───── Materials provided ─────

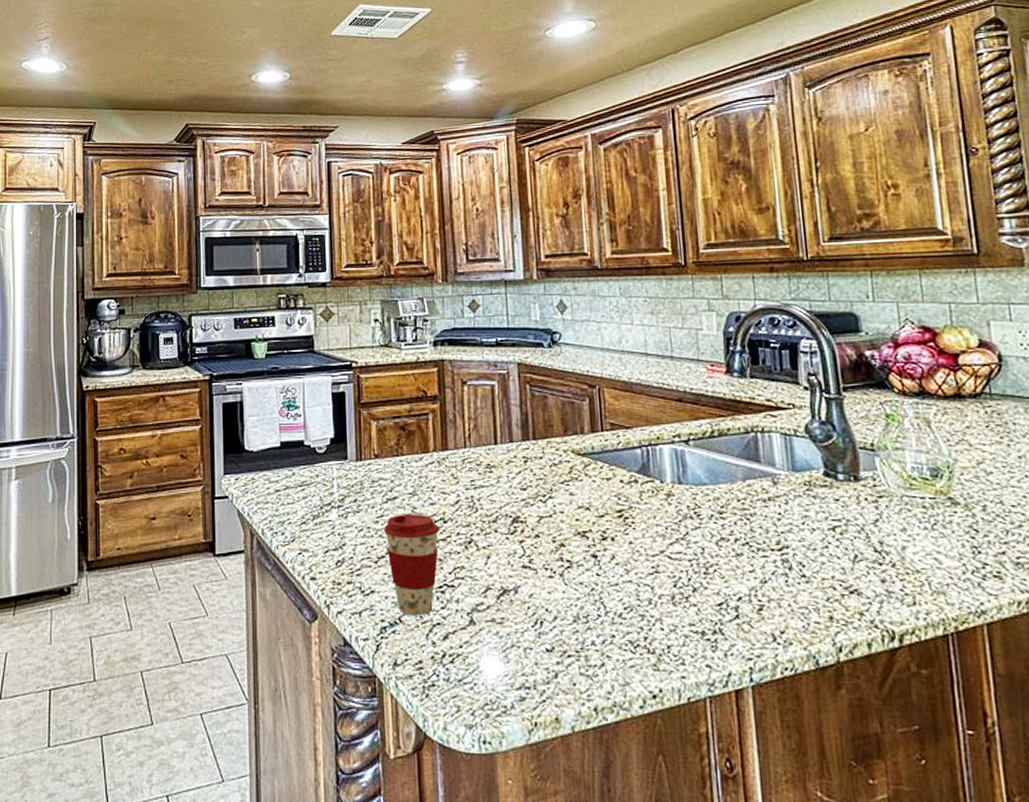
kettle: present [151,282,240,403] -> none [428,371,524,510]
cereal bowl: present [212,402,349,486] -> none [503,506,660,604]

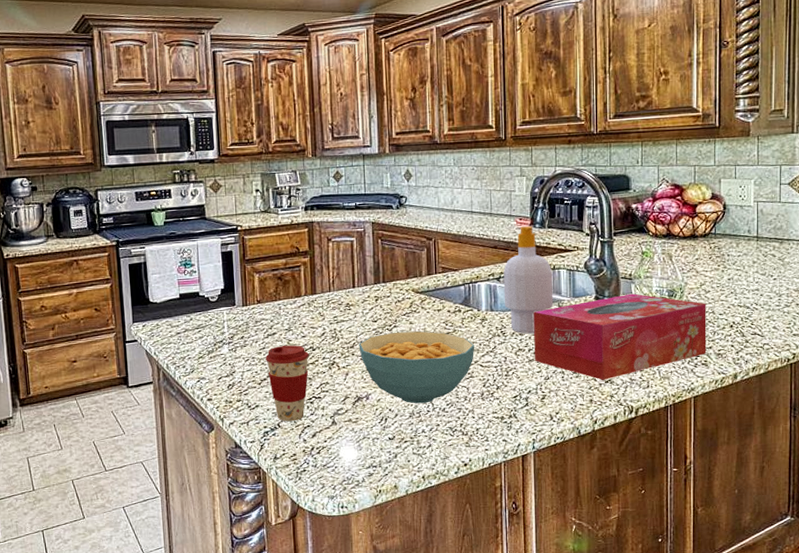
cereal bowl: none [503,506,660,604] -> present [359,331,475,404]
soap bottle: none [692,374,766,518] -> present [503,225,554,334]
tissue box: none [738,470,999,589] -> present [533,293,707,380]

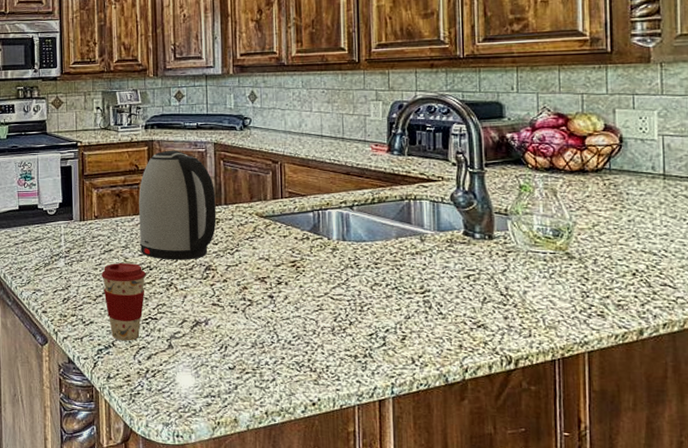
kettle: none [300,230,376,340] -> present [139,150,217,260]
cereal bowl: present [359,331,475,404] -> none [198,257,325,334]
soap bottle: present [503,225,554,334] -> none [356,152,415,268]
tissue box: present [533,293,707,380] -> none [392,230,603,324]

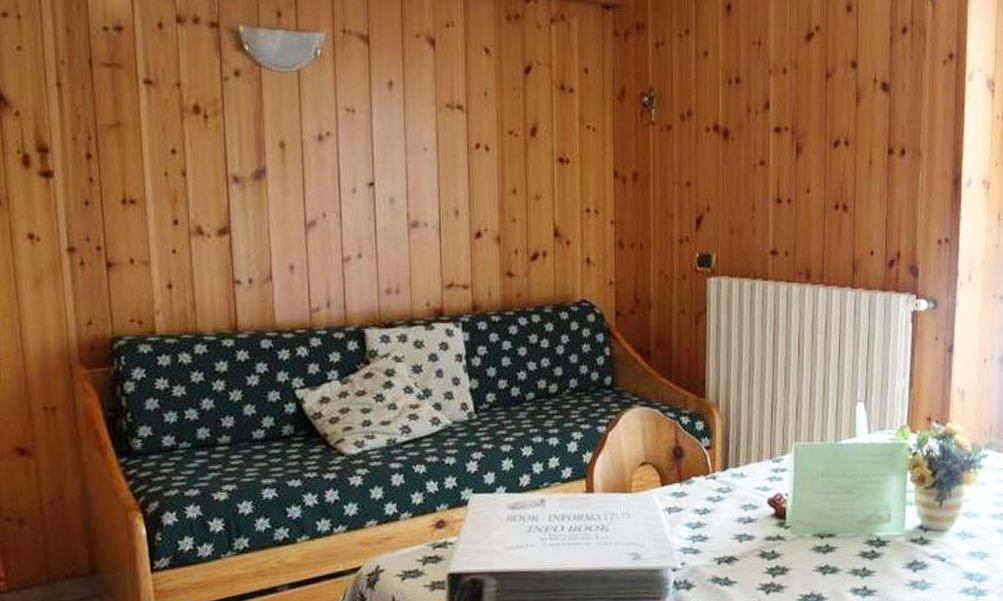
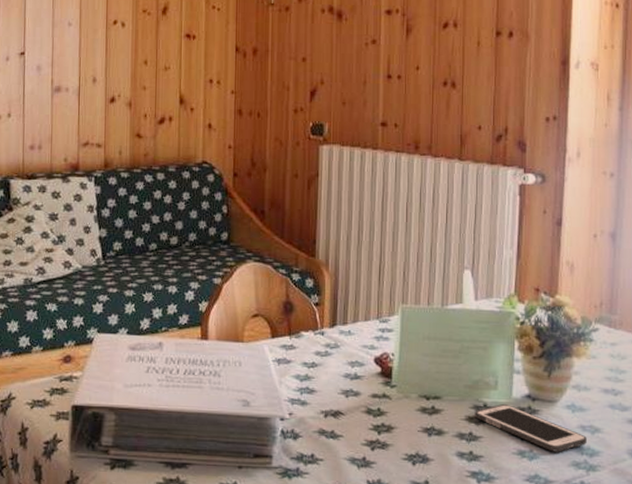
cell phone: none [868,537,976,581] -> present [475,404,587,452]

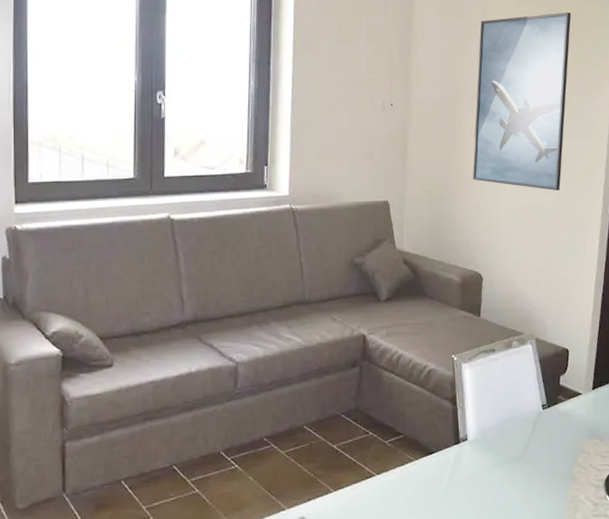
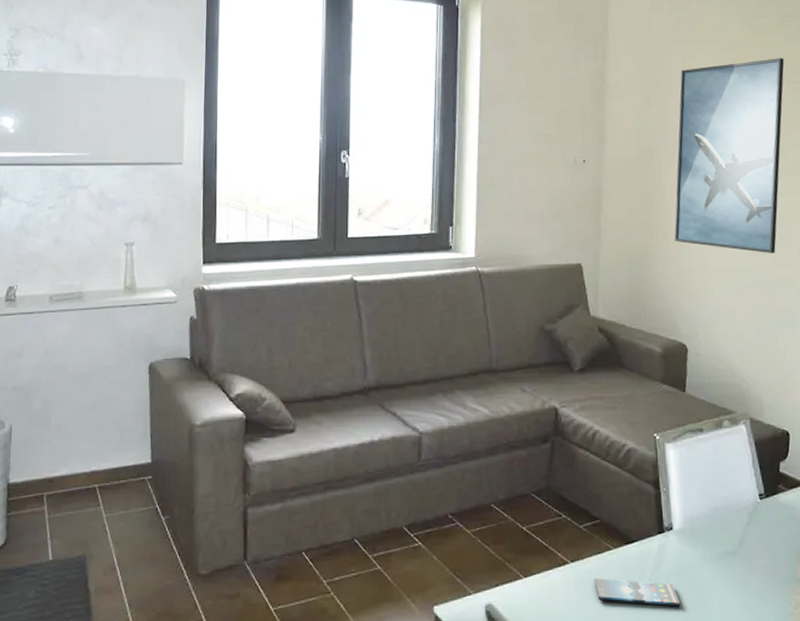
smartphone: none [397,487,474,508] -> present [594,578,681,607]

─────

# How to complete this task
Your answer should be the lines of the records that hold the string "bottle".

# Response to this exercise
soap bottle: none [692,374,766,518] -> present [503,225,554,334]
soap bottle: present [503,225,554,334] -> none [356,152,415,268]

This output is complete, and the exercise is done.